Let's describe the linear models that gives a least-squares fit to such data. The solution is called the least-squares plane.
Solution. We expect the data to satisfy these equations:
$$y_1 = \beta_0 + \beta_1 u_1 + \beta_2 v_1 + \epsilon_1$$$$y_1 = \beta_0 + \beta_1 u_2 + \beta_2 v_2 + \epsilon_2$$$$\vdots$$$$y_1 = \beta_0 + \beta_1 u_n + \beta_2 v_n + \epsilon_n$$This system has the matrix for $\mathbf{y} = X\mathbf{\beta} + \epsilon,$ where
$$\mathbf{y} = \begin{bmatrix}y_1\\y_1\\\vdots\\y_n\end{bmatrix},\;\;X = \begin{bmatrix}1&u_1&v_1\\1&u_2&v_2\\\vdots&\vdots&\vdots\\1&u_n&v_n\end{bmatrix},\;\;\mathbf{\beta}=\begin{bmatrix}\beta_0\\\beta_1\\\beta_2\end{bmatrix},\;\;\epsilon = \begin{bmatrix}\epsilon_1\\\epsilon_2\\\vdots\\\epsilon_n\end{bmatrix}$$fig = ut.three_d_figure('Figure 23.2', 'multivariate regression example with fitted regression plane',
-7, 7, -7, 7, -10, 10, qr = None)
v = [4.0, 4.0, 2.0]
u = [-4.0, 3.0, 1.0]
# plotting the span of v
fig.plotSpan(u, v, 'Green')
for i in range(coords.shape[-1]):
fig.plotPoint(coords[0,i],coords[1,i], coords[2,i], 'r')

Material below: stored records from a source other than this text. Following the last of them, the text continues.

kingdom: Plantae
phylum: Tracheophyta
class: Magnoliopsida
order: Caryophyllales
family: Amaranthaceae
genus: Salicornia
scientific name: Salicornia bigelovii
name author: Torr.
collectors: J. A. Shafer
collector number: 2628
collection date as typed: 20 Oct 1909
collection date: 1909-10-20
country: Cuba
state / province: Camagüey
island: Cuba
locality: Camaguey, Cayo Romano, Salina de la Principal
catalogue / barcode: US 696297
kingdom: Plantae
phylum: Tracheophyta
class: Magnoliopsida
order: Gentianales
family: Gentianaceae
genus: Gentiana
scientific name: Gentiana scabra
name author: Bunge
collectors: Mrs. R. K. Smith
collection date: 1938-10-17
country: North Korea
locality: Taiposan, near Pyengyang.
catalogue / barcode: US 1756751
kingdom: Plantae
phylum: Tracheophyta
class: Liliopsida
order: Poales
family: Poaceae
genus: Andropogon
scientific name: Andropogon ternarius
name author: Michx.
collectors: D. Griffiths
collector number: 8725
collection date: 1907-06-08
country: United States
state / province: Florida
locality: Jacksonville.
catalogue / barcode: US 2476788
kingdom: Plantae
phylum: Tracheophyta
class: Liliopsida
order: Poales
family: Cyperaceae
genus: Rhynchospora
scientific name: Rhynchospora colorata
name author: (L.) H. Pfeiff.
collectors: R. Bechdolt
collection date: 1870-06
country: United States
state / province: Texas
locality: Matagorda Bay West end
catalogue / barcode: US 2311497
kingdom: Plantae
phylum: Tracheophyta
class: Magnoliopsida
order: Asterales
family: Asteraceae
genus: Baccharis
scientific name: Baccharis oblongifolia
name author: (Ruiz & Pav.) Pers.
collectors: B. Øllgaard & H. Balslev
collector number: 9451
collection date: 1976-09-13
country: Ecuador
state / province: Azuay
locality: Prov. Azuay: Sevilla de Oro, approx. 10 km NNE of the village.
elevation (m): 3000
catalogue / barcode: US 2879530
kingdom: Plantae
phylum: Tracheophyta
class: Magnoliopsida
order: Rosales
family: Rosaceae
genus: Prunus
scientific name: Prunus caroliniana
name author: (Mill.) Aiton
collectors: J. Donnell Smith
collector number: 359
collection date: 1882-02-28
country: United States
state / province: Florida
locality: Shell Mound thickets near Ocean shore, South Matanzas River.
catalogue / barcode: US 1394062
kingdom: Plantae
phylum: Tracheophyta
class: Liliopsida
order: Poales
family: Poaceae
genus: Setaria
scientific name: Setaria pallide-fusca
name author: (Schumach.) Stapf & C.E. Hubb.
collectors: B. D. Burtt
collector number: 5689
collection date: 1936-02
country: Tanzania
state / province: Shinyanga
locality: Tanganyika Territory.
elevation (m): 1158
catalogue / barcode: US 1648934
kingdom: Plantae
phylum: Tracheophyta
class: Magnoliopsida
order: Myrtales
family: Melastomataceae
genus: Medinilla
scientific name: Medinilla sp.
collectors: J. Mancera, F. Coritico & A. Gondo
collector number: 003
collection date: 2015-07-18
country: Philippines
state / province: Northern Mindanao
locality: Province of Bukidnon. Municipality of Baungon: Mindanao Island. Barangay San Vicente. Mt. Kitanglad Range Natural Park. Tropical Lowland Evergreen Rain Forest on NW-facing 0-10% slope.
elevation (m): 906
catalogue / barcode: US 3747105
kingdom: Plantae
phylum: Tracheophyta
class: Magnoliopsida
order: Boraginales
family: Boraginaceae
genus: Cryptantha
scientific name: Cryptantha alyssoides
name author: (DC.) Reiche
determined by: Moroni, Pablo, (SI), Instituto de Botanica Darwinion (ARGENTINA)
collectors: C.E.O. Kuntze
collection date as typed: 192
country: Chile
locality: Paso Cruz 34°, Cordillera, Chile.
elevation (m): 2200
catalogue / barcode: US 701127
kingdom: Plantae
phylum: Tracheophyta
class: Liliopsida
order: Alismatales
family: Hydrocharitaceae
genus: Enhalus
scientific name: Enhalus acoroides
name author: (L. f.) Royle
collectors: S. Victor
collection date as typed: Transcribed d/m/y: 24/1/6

fig.save('Fig23.2', qrviz = 'save');
This example shows that the linear model for multiple regression has the same abstract form as the model for the simple regression in the earlier examples.
We can see that there the general principle is the same across all the different kinds of linear models.
Once $X$ is defined properly, the normal equations for $\mathbf{\beta}$ have the same matrix form, no matter how many variables are involved.
Thus, for any linear model where $X^TX$ is invertible, the least squares $\hat{\mathbf{\beta}}$ is given by $(X^TX)^{-1}X^T\mathbf{y}$.